→ **What to produce**
For the listing below, the answer is an exact retyping of the lines from the one with "right back paw: (110, 358)" through the one with "left front paw: (362, 392)", both included, without pictures.

→ **Records provided**
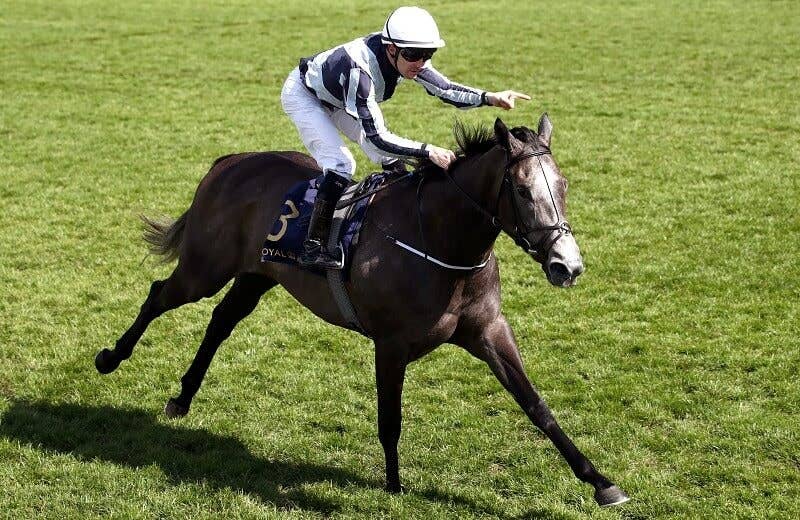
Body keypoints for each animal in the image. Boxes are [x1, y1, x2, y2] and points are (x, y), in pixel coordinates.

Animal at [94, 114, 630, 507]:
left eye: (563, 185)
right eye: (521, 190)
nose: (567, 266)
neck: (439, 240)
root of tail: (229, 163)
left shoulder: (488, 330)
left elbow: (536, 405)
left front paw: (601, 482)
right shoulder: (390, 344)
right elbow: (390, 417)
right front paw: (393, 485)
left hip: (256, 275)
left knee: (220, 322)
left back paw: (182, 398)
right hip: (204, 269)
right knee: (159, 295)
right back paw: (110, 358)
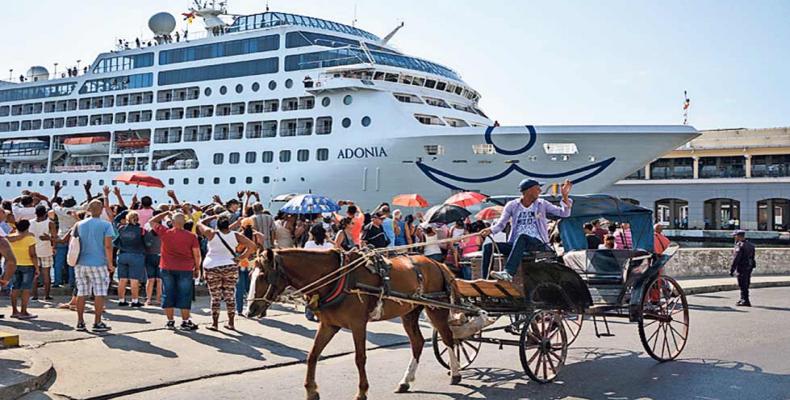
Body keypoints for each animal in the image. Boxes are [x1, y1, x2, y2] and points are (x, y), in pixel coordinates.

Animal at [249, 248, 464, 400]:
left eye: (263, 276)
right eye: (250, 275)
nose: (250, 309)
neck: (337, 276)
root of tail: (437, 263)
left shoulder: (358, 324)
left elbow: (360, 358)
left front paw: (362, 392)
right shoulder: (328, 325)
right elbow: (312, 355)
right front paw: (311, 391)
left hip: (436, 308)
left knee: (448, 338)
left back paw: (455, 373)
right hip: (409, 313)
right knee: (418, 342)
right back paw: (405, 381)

→ **Task output**
right back paw: (110, 358)
Body keypoints for each animal in the image. Boxes are [x1, y1, x2, y2] and points are (x, y), in pixel coordinates.

Animal at [249, 248, 464, 400]:
left eye: (263, 276)
right eye: (250, 275)
nose: (250, 309)
neck: (337, 276)
root of tail: (437, 263)
left shoulder: (358, 324)
left elbow: (360, 358)
left front paw: (362, 392)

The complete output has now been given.